Complex diseases involve multiple genes with low penetration which may be distributed over the genome. Most of the current haplotype association methods are typically restricted in length and consist of alleles from contiguous SNPs. These approaches have limited capacity to detect epistasis from multiple gene-gene interactions. Recent evidence has shown that the 3-D structure of chromosomes can play a role in allowing SNPs to interact with genetic elements which are physically separated by great distances. We hypothesize that interactions between different chromosomes may play a role in disease susceptibility. Thus we have developed a cooperative coevolutionary algorithm (CCA) to detect gene-gene interactions from case-control haplotype data; moreover, this algorithm can tolerate up to 15% missing/ambiguous positions in haplotype data arising during haplotype phasing from genotypes. Further, the algorithm can compute epistatic associations from genes spanning multiple chromosomes.
HapEvolution is a Java 6 application where the proposed CCA was implemented.
- Haplotype Files:
This program takes two input files which contains the same set of SNP genotypes for cases and controls. Below is a sample case and control phased haplotype files for 3 SNPs.
The format is similar to Haploview’s Hap format. The first row is the chromosome position of each SNP and they must be in ascending order. The first colum is the family ID, second column is the individual ID and the columns after that represent alleles for each SNPs. Each two rows defines the parental haplotype of an individual. The Bases are coded in numbers where 1 = A, 2 = C, 3 = G, 4 = T. The missing/ambiguous values arises from genotyping software are coded as 0.
- Map File:
The first column of the map file is the Chromosome number, the second column represents the rs# of each SNP and the third column is the chromosomal position of the SNP.
It is important to see if the CCA evolves in the search space or not; hence we have included a visualization module to observe the fitness increase.
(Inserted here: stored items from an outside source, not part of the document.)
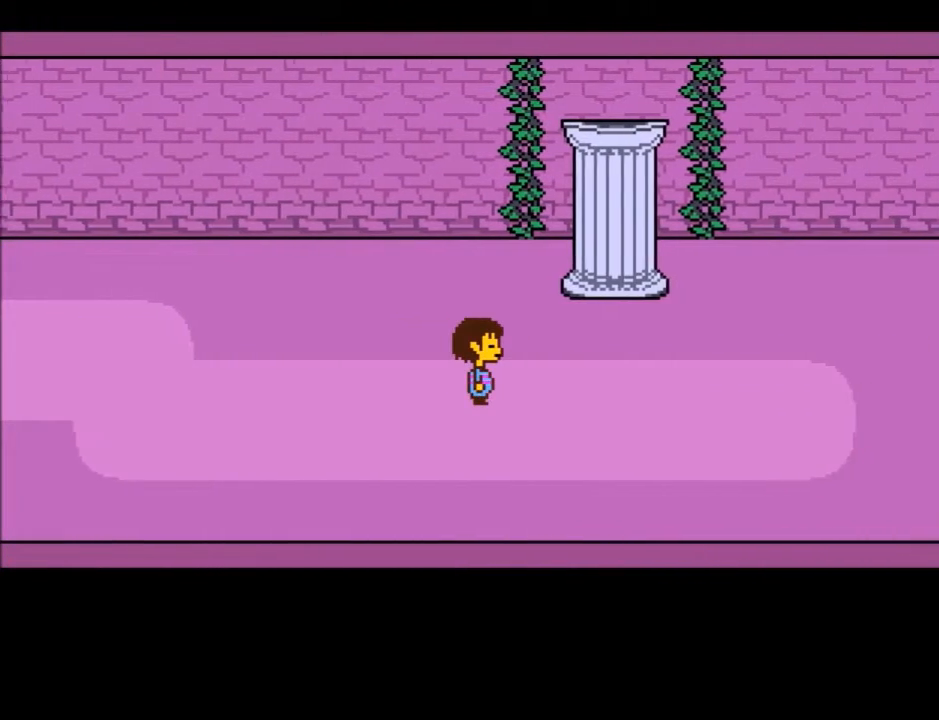
{"keys": ["right"], "events": []}
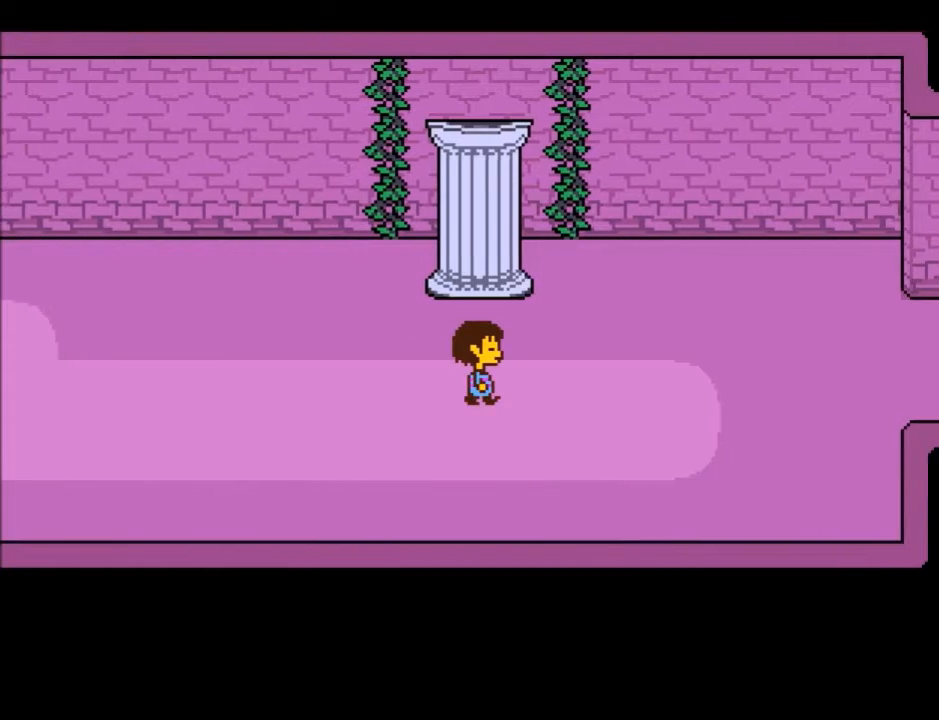
{"keys": ["right"], "events": []}
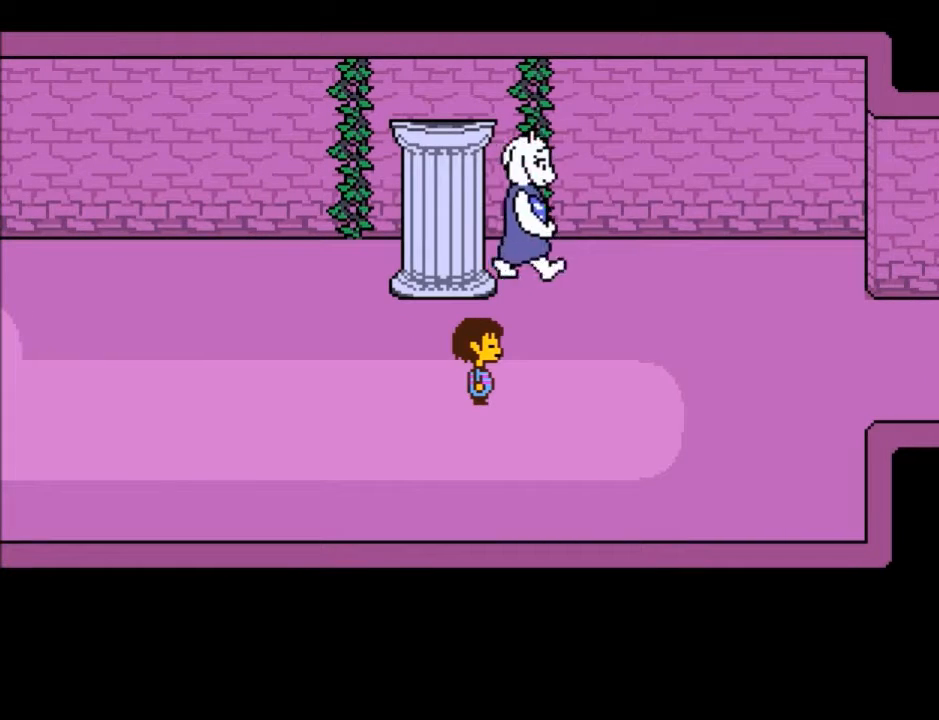
{"keys": [], "events": [[433, "right", "up"]]}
- Fitness File: Each run will produce two output files, the file with *_fitness.txt consists of n-columns, where the first two columns are the average fitness of each generation and the maximum fitness of each generation; respectively. The rest of the columns are the average fitness of the sub-populations.
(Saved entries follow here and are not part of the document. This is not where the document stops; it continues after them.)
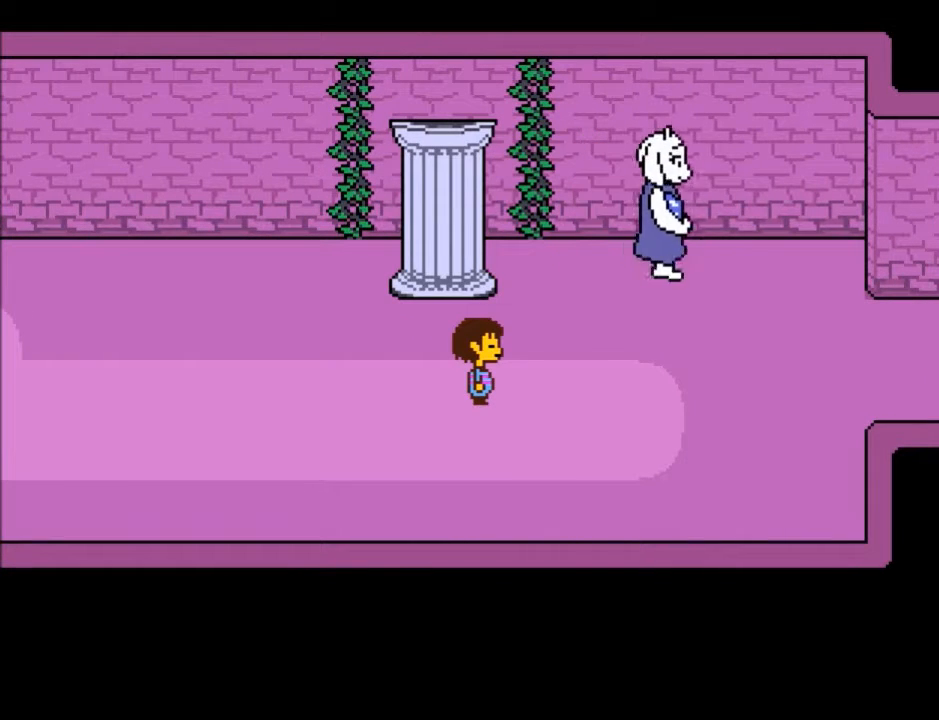
{"keys": [], "events": []}
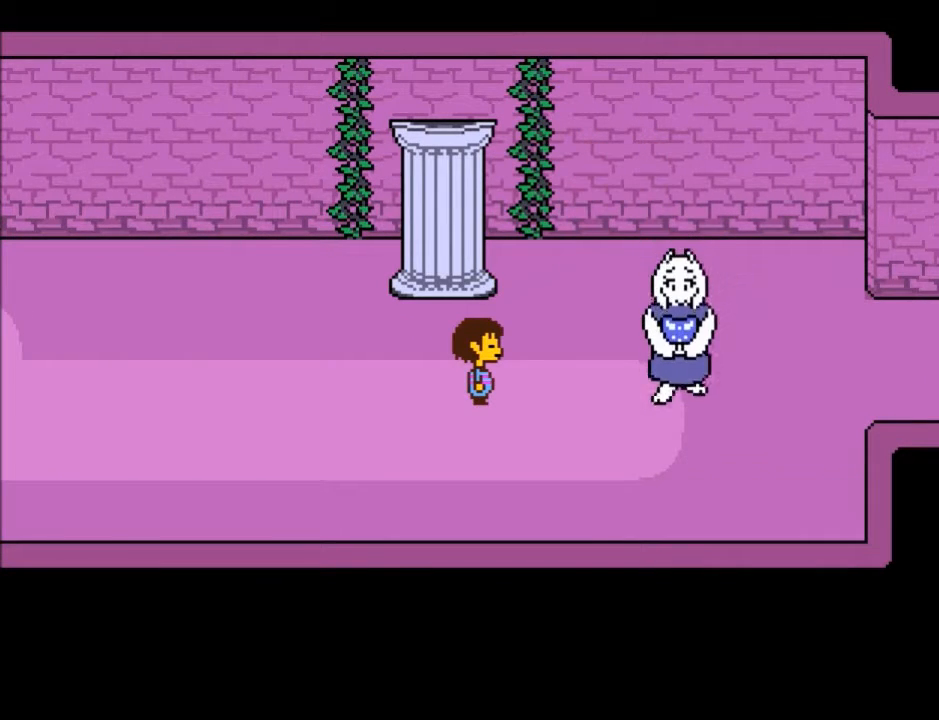
{"keys": ["return", "shift"], "events": [[100, "return", "down"], [133, "shift", "down"], [166, "return", "up"], [166, "x", "down"], [166, "z", "down"], [233, "shift", "up"], [233, "z", "up"], [266, "return", "down"], [266, "x", "up"], [333, "shift", "down"], [367, "return", "up"], [367, "shift", "up"], [367, "z", "down"], [400, "x", "down"], [400, "z", "up"], [467, "return", "down"], [467, "x", "up"], [500, "shift", "down"]]}
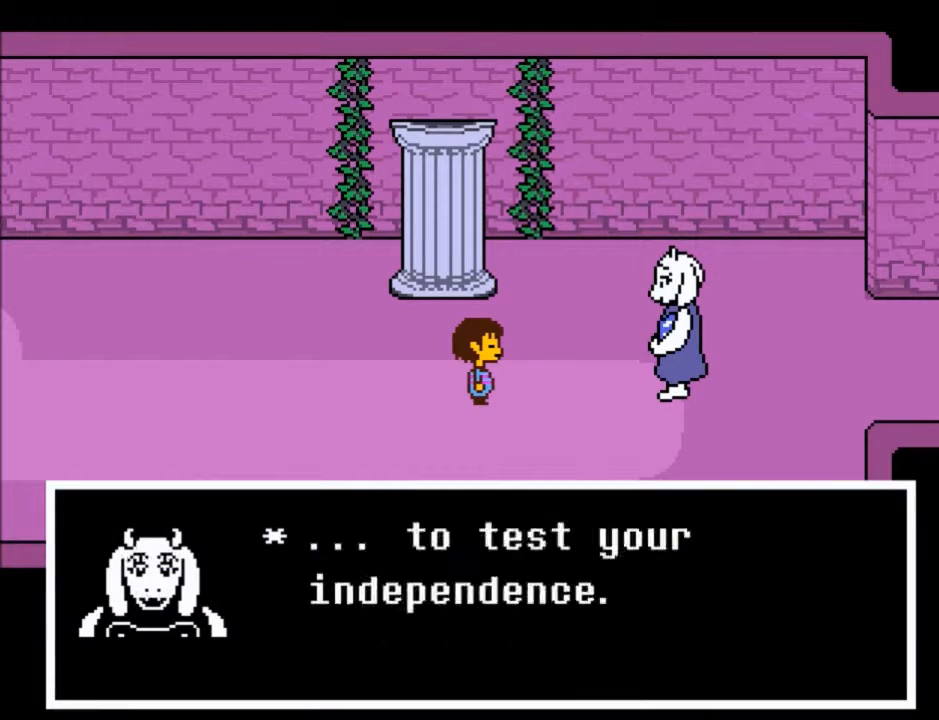
{"keys": ["z"], "events": [[67, "return", "up"], [67, "shift", "up"], [67, "z", "down"], [100, "x", "down"], [133, "return", "down"], [133, "shift", "down"], [133, "z", "up"], [200, "return", "up"], [200, "x", "up"], [234, "shift", "up"], [234, "z", "down"], [300, "x", "down"], [334, "return", "down"], [334, "shift", "down"], [334, "z", "up"], [367, "shift", "up"], [400, "return", "up"], [400, "x", "up"], [434, "z", "down"]]}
- Result File: The second file is the result file consists of 10 parameters for each haplotype:
- Numerical Haplotype - Haplotypes in numerical format.
- Minor/Major Allele - specification of major/minor allele for the haplotype.
- List of SNPs – the list of SNP for this haplotype.
- Case Frequency – Case sample frequency of the haplotype.
- Control Frequency – Control sample frequency of the haplotype.
- P-value – the p-value is computed after permutation test.
- Fitness - is the case-control frequency difference for this haplotype.
- Case Count – the occurrence of this haplotype in the case samples.
- Control Count - the occurrence of this haplotype in the control samples.
- HRR – the haplotype risk ratio.
Below is a demonstration of running the HapEvolution package using a demo dataset.
Fig 1: The interface of the HapEvolution package.
Fig 2: The real time progression of the fitness value for each CCA run. This visualization confirms the evolution of each CCA run.
Fig 3: Result summary of the multiple runs of the CCA algorithm. The x/y plot shows the interaction ratio, below the plot is the chromosome contig with SNP location. The haplogype table includes the extended haplotypes with their case and control frequency and the haplotype risk ratio (HRR). The haplotype alleles '1' represent the major allele and '2' represent the rare allele for a SNP.